Und auch mit Blick auf Joyn Österreich ist die RTL-Gruppe nicht an Bord. Auch wenn deren Sender zusammen zweistellige Marktanteile verzeichnen, sucht man die Live- und On-Demand-Inhalte auf dem vermeintlichen "Super-Streamer" vergeblich. Was in Österreich verschmerzbar scheint, würde den Wert eines ähnlich gelagerten Angebots in Deutschland erkennbar schwächen.

"Herausforderungen sind groß, aber nicht neu"

Dabei weiß man bei ProSiebenSat.1 nur zu gut, wie schwierig es ist, mit einem weiteren Partner einig zu werden. Zunächst gemeinsam mit Discovery gestartet, verließ das Unternehmen nach dem Zusammenschluss mit Warner Bros. das Joint-Venture erst vor etwas mehr als einem halben Jahr, weil sich Joyn nur schwer mit den internationalen Streaming-Plänen des Konzerns vereinen ließen (DWDL.de berichtete). Seither betreibt ProSiebenSat.1 seinen Streamingdienst im Alleingang und kündigte zuletzt unter der Führung von Bert Habets an, wieder verstärkt in Joyn investieren zu wollen. 

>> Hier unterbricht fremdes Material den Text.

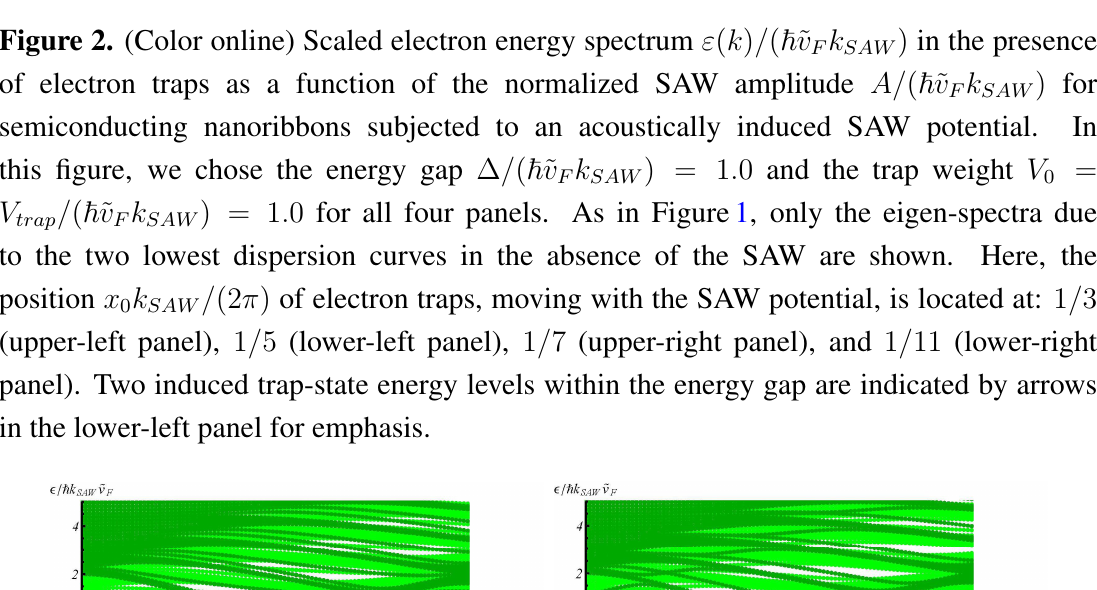
k ) in the presence F SAW k ) for F SAW k ) = 1 . 0 and the trap weight V = F SAW 0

Bei ProSiebenSat.1 gibt man sich daher kämpferisch - in der Hoffnung, mit Joyn doch noch mehr bewegen zu können. Sollten weitere Partner hinzukommen, stellen sich auch abseits der rechlichen Ausgangslage zentrale Fragen: Wie funktioniert die Vermarktung und wessen Inhalte werden ins Schaufenster gestellt? Einfache Antworten gibt es hierauf gewiss nicht.

"Die Herausforderungen sind groß, aber nicht neu", sagt ProSiebenSat.1-Sprecherin Stefanie Rupp-Menedetter auf DWDL.de-Nachfrage. "Bei der Integration der Inhalte des öffentlich-rechtlichen Rundfunks auf Joyn würden selbstverständlich die für den öffentlich-rechtlichen Rundfunk geltenden spezifischen medienrechtlichen Vorgaben berücksichtigt, insbesondere mit Blick auf das Thema Werbung. Auch urheberrechtlich oder kartellrechtlich sehen wir keinen Showstopper: Denn Joyn ist schon heute ein Aggregator und unsere Einladung steht allen offen."